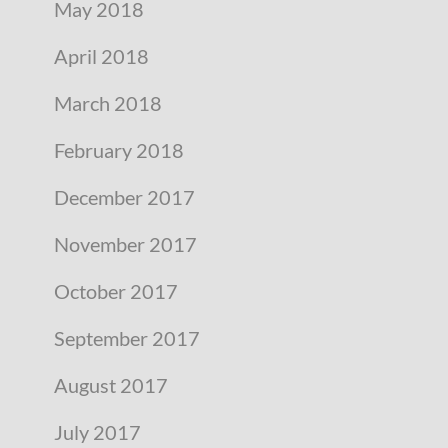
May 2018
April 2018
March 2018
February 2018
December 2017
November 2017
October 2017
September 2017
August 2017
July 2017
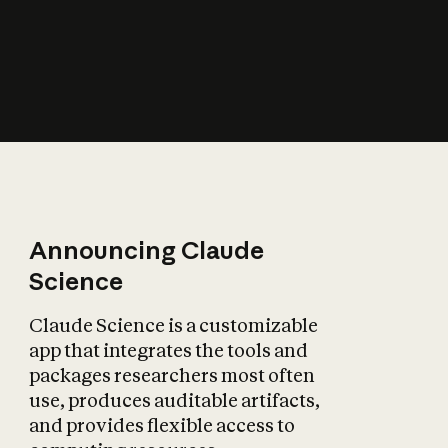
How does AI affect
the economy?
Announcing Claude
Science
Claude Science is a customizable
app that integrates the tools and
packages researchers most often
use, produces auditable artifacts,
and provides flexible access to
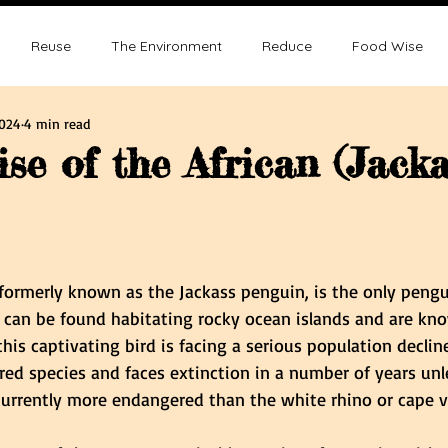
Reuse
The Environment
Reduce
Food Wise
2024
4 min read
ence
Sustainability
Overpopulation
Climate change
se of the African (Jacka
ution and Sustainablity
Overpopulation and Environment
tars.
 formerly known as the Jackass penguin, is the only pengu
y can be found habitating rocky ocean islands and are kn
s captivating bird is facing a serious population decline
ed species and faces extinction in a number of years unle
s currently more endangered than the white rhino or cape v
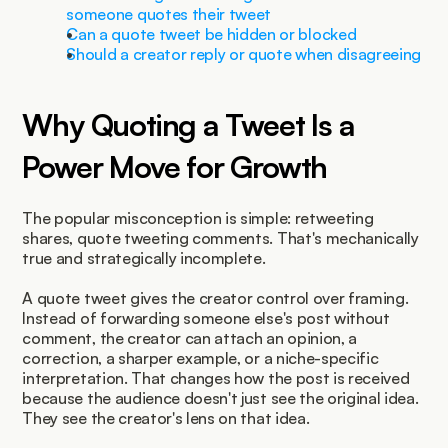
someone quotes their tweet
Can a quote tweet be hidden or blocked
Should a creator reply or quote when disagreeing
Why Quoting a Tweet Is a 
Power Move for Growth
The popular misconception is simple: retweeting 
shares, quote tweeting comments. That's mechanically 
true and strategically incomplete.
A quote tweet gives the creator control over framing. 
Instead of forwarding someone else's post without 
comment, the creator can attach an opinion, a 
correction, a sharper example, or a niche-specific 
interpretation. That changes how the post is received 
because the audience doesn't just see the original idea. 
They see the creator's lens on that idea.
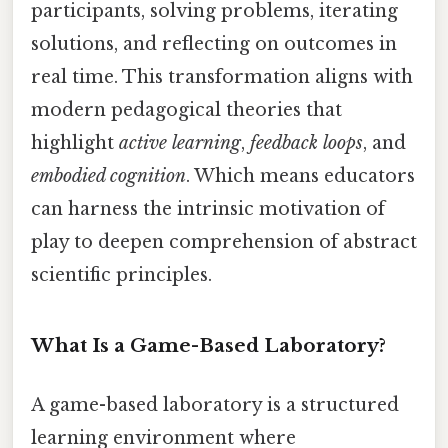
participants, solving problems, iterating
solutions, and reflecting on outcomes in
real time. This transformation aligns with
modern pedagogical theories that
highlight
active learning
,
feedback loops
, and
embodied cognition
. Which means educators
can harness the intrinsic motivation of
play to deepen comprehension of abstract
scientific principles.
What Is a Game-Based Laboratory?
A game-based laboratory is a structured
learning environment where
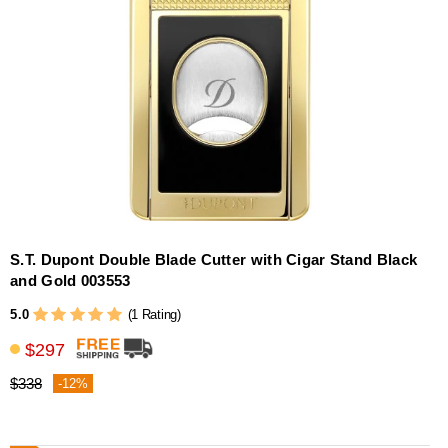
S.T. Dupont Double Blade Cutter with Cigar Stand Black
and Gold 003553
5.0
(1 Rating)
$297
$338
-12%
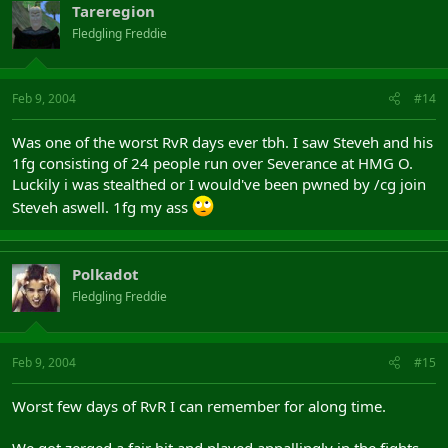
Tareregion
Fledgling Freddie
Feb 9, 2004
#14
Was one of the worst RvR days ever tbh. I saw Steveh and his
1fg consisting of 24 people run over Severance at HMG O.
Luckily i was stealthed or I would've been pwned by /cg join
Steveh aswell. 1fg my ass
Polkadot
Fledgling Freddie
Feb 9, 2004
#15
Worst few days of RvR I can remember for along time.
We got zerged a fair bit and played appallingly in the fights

+===+

WHAT YOU SHOULD DO: Copy all of the lines above word for word, without the pictures.

WRITTEN RESPONSE:
May 2018
April 2018
March 2018
February 2018
December 2017
November 2017
October 2017
September 2017
August 2017
July 2017
How does AI affect
the economy?
Announcing Claude
Science
Claude Science is a customizable
app that integrates the tools and
packages researchers most often
use, produces auditable artifacts,
and provides flexible access to
Reuse
The Environment
Reduce
Food Wise
2024
4 min read
ence
Sustainability
Overpopulation
Climate change
se of the African (Jacka
ution and Sustainablity
Overpopulation and Environment
tars.
 formerly known as the Jackass penguin, is the only pengu
y can be found habitating rocky ocean islands and are kn
s captivating bird is facing a serious population decline
ed species and faces extinction in a number of years unle
s currently more endangered than the white rhino or cape v
someone quotes their tweet
Can a quote tweet be hidden or blocked
Should a creator reply or quote when disagreeing
Why Quoting a Tweet Is a 
Power Move for Growth
The popular misconception is simple: retweeting 
shares, quote tweeting comments. That's mechanically 
true and strategically incomplete.
A quote tweet gives the creator control over framing. 
Instead of forwarding someone else's post without 
comment, the creator can attach an opinion, a 
correction, a sharper example, or a niche-specific 
interpretation. That changes how the post is received 
because the audience doesn't just see the original idea. 
They see the creator's lens on that idea.
participants, solving problems, iterating
solutions, and reflecting on outcomes in
real time. This transformation aligns with
modern pedagogical theories that
highlight
active learning
,
feedback loops
, and
embodied cognition
. Which means educators
can harness the intrinsic motivation of
play to deepen comprehension of abstract
scientific principles.
What Is a Game-Based Laboratory?
A game-based laboratory is a structured
learning environment where
S.T. Dupont Double Blade Cutter with Cigar Stand Black
and Gold 003553
5.0
(1 Rating)
$297
$338
-12%
Tareregion
Fledgling Freddie
Feb 9, 2004
#14
Was one of the worst RvR days ever tbh. I saw Steveh and his
1fg consisting of 24 people run over Severance at HMG O.
Luckily i was stealthed or I would've been pwned by /cg join
Steveh aswell. 1fg my ass
Polkadot
Fledgling Freddie
Feb 9, 2004
#15
Worst few days of RvR I can remember for along time.
We got zerged a fair bit and played appallingly in the fights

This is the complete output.